(Extracted page text data)

━━━━━━━━━━

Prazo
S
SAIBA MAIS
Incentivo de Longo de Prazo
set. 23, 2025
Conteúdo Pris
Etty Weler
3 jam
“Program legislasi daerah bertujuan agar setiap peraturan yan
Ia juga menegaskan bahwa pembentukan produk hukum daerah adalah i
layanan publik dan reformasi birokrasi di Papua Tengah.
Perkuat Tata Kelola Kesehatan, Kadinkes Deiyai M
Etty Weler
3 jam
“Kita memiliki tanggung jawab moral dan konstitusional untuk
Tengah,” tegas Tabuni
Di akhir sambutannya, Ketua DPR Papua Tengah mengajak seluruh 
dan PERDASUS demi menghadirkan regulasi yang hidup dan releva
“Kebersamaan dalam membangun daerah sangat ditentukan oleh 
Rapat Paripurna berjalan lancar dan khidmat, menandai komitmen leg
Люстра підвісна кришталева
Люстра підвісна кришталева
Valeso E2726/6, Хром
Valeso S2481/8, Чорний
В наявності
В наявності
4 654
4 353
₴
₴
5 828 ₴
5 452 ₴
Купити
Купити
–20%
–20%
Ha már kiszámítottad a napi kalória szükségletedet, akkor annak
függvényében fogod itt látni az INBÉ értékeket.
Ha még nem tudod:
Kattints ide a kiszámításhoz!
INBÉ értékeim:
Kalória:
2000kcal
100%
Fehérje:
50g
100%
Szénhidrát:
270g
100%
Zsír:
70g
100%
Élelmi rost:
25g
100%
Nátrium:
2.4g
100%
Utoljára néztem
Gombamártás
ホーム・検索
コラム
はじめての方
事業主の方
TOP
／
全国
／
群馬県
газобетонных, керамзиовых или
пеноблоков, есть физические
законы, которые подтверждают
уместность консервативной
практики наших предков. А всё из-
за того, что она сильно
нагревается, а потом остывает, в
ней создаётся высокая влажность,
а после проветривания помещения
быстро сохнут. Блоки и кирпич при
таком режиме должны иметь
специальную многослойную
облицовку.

━━━━━━━━━━

To do :: Your task is to copy each line of the entries that includes the word "Tengah".

Solved problem ::
layanan publik dan reformasi birokrasi di Papua Tengah.
Tengah,” tegas Tabuni
Di akhir sambutannya, Ketua DPR Papua Tengah mengajak seluruh 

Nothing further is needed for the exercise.